REQUIRED ACTION: Echo back every one of the following lines without changing anything.

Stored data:
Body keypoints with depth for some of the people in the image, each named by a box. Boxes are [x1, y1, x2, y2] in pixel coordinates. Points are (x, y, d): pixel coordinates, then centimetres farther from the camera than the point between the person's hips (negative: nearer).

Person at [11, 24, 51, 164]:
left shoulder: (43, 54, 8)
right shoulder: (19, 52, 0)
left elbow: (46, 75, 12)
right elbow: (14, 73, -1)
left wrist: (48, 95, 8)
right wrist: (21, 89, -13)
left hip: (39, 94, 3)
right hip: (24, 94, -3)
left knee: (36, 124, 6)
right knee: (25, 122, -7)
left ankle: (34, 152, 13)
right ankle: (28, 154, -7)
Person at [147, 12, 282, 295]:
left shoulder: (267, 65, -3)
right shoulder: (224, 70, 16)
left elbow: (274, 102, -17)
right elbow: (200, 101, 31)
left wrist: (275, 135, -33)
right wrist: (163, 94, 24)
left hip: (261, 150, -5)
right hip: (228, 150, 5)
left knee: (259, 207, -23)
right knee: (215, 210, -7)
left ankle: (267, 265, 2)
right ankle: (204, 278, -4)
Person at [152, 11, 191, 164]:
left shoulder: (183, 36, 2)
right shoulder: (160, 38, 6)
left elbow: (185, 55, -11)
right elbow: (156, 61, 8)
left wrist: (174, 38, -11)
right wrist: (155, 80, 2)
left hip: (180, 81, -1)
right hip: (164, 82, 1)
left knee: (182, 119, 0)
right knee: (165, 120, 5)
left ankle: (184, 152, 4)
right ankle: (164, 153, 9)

RESPONSE FOR THIS EXERCISE:
Body keypoints with depth for some of the people in the image, each named by a box. Boxes are [x1, y1, x2, y2] in pixel coordinates. Points are (x, y, d): pixel coordinates, then centimetres farther from the camera than the point between the person's hips (negative: nearer).

Person at [11, 24, 51, 164]:
left shoulder: (43, 54, 8)
right shoulder: (19, 52, 0)
left elbow: (46, 75, 12)
right elbow: (14, 73, -1)
left wrist: (48, 95, 8)
right wrist: (21, 89, -13)
left hip: (39, 94, 3)
right hip: (24, 94, -3)
left knee: (36, 124, 6)
right knee: (25, 122, -7)
left ankle: (34, 152, 13)
right ankle: (28, 154, -7)
Person at [147, 12, 282, 295]:
left shoulder: (267, 65, -3)
right shoulder: (224, 70, 16)
left elbow: (274, 102, -17)
right elbow: (200, 101, 31)
left wrist: (275, 135, -33)
right wrist: (163, 94, 24)
left hip: (261, 150, -5)
right hip: (228, 150, 5)
left knee: (259, 207, -23)
right knee: (215, 210, -7)
left ankle: (267, 265, 2)
right ankle: (204, 278, -4)
Person at [152, 11, 191, 164]:
left shoulder: (183, 36, 2)
right shoulder: (160, 38, 6)
left elbow: (185, 55, -11)
right elbow: (156, 61, 8)
left wrist: (174, 38, -11)
right wrist: (155, 80, 2)
left hip: (180, 81, -1)
right hip: (164, 82, 1)
left knee: (182, 119, 0)
right knee: (165, 120, 5)
left ankle: (184, 152, 4)
right ankle: (164, 153, 9)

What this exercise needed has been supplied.